REQUIRED ACTIONS:
A – Print verbatim the portion of the chalk stream text that opens with the words containing "But this will" and closes with "half-baked policy responses.".
B – Which two chalk streams does the chalk stream text name as places where summer river flows can become entirely supported by sewage discharges?
C – Pick up the chalk stream text after its final sentence and carry it forward.

TEXT SEGMENT:
If my hunch is true then, ironically, the ferocity of the raw sewage campaign was undermining the possibility of progress in all the other areas where rivers are equally, if not more pressured. The raw sewage scandal gets easy media attention and of course that is what government then responds to.

Techie, nerdy stuff like perfectly legal discharges of phosphorus, which arguably do more damage in many vulnerable, headwater settings, are then ignored.

But we should not ignore the full range of ills that beset our streams.

Our chalk stream restoration strategy and Defra’s unpublished chalk stream recovery pack, were based on the interconnectedness of pressures on rivers. It’s so important to build this understanding into advocacy and ultimately into policy, because otherwise you get skewed action or unchallenged inaction and you waste money.

For example, the impact of sewage and other components of poor water quality are inextricably bound up with abstraction and the quality of the physical state of the river. In the case of abstraction, most obviously because abstraction reduces flows and thus drives up the concentration of nasties in the water. As well as water temperature which turbo-charges the activity of those nasties. 

More subtly these pressures are bound up because in many places (especially headwaters of chalk streams like the Lea and Lark) we abstract so much that our river flows become – in summer – entirely supported by sewage discharges! 

Alternative abstraction and water treatment arrangements could feasibly and cost-effectively provide the same amount of water to public supply and allow naturalised flows which would immeasurably improve water quality. 

But this will only ever be possible if people think around the policies in a three-dimensional way and do not get swayed by single-issue protest into chasing half-baked policy responses.

As Ali and I tried in vain to persuade Defra to create a policy and economic driver that would address phosphorus impacts from small works in upper catchments we were told that what would be happening (instead?) is legislation to enforce the highest technical standards on designated rivers. In other words, only the places that were already good would get any better.

Now the new government appears to have ditched the troublingly joined-up chalk stream recovery pack and vowed to jail water company bosses who break the law, a populist policy, but not necessarily an effective one.

Steve Reed has announced a review of the water industry but the terms of reference do not look auspicious. There’s no sign of the nationalisation that some so hope for, but instead talk of ‘trade-offs balancing affordability with service and clean water’: which is exactly what we’ve had since forever. Only, without the clean water.

The environment always picks up the bill.

So, we have “a march clean water” but we should also march for “more water” and “better habitat”.

In the time I have dealt with Defra over a chalk stream strategy instigated by Defra – or at least their minister – I must have interfaced with at least half-a-dozen individuals who were handed the chalk stream brief. They have all been very bright, committed and well intentioned. They have all learned quickly about the pressures and the whys and wherefores of the policy recommendations in the CaBA strategy. Then just as they are getting their feet under the desk, they have been moved on and another fresh face has appeared on the Teams screen. This makes progress quite challenging.

LISTED ENTRIES:
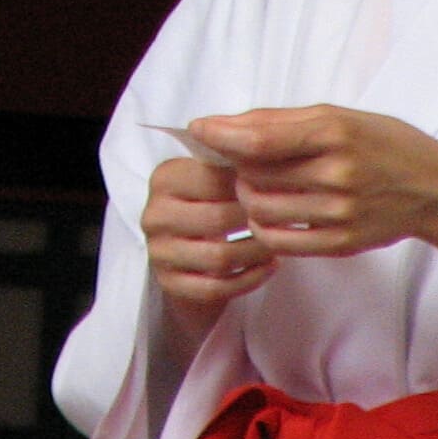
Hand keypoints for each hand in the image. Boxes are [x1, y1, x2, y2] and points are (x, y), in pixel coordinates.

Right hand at [143, 154, 274, 320]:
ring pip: (219, 258)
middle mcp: (154, 214)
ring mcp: (159, 252)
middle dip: (256, 222)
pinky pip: (217, 288)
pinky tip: (269, 266)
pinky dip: (250, 278)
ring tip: (277, 243)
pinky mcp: (170, 284)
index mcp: (164, 178)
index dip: (250, 186)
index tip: (276, 189)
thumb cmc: (209, 202)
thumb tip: (267, 150)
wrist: (185, 247)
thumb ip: (232, 162)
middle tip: (283, 220)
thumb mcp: (213, 175)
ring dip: (257, 253)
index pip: (213, 179)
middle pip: (218, 220)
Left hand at [188, 106, 437, 258]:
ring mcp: (340, 214)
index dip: (221, 136)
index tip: (199, 130)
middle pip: (254, 176)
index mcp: (334, 132)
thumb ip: (279, 122)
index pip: (260, 139)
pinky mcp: (342, 244)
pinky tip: (271, 212)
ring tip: (256, 186)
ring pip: (261, 210)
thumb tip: (221, 125)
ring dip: (247, 197)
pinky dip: (264, 227)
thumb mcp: (336, 116)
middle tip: (237, 160)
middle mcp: (337, 174)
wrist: (435, 188)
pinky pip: (281, 242)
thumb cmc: (380, 142)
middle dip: (234, 167)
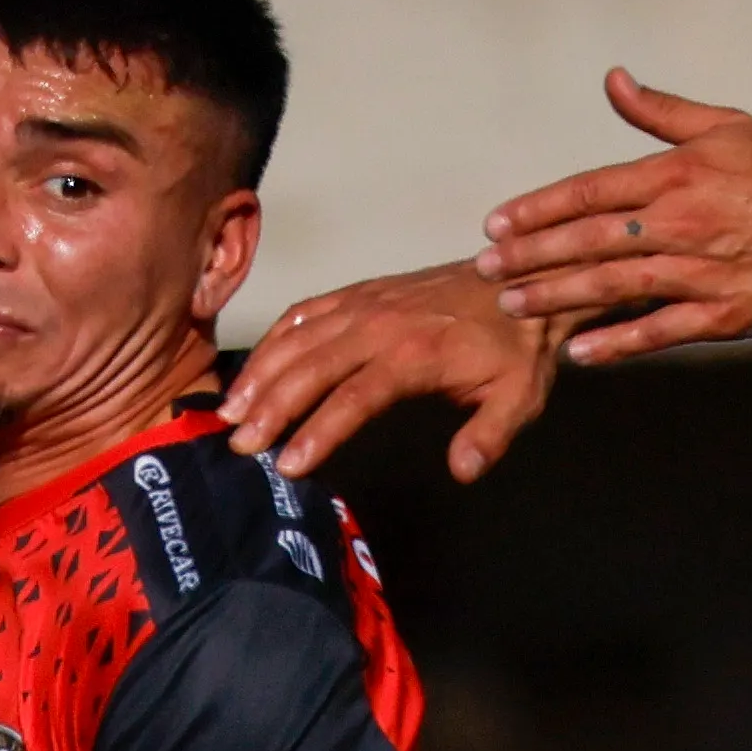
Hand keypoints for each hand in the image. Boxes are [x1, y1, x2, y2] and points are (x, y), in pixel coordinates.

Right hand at [224, 261, 570, 482]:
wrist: (521, 280)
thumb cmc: (515, 346)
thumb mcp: (520, 396)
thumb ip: (490, 434)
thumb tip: (462, 470)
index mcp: (416, 353)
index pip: (355, 396)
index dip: (319, 431)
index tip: (289, 464)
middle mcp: (380, 324)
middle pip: (312, 366)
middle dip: (271, 406)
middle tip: (239, 442)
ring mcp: (365, 303)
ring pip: (299, 337)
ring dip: (261, 372)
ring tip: (230, 410)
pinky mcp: (360, 293)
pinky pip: (307, 312)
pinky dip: (275, 338)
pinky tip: (255, 366)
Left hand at [476, 71, 751, 361]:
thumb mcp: (727, 127)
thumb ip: (661, 111)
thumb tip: (611, 80)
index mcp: (676, 173)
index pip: (588, 191)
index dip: (536, 210)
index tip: (495, 226)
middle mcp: (681, 221)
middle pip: (588, 240)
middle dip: (530, 257)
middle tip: (485, 272)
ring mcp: (701, 271)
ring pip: (612, 284)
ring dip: (557, 298)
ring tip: (513, 307)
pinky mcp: (724, 314)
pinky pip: (659, 330)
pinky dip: (617, 343)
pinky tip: (578, 353)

SOLVED TASKS:
A –
But this will only ever be possible if people think around the policies in a three-dimensional way and do not get swayed by single-issue protest into chasing half-baked policy responses.

B – The Lea and the Lark.

C –
The last new face I met had been shoved to the fore to tell us the recovery pack had been shelved, but that instead the government would focus on chalk streams in national parks and areas of outstanding natural beauty. In other words, as far as I could tell the new Labour government wanted to double down on the concept of privileging the privileged and abandon the chalk streams whose condition is most abject, in the suburbs and orbit of London, in the intensely farmed landscapes of East Anglia, and in ordinary towns like Dover, Driffield, Bridlington, Dorchester, Luton, Fakenham, King’s Lynn, Bury St Edmunds, which are the focus of so much concern. 

I hope everyone who reads this will think that is as misdirected as I do.

Knowing that I wasn’t speaking to the general and was therefore wasting my breath, I nevertheless pointed out that a central plank of the chalk stream strategy, signed up to by all parties, including the Environment Agency, Natural England, Defra and Ofwat and the water industry, was the urgent need for the protection of ALL chalk streams to match those few already well protected.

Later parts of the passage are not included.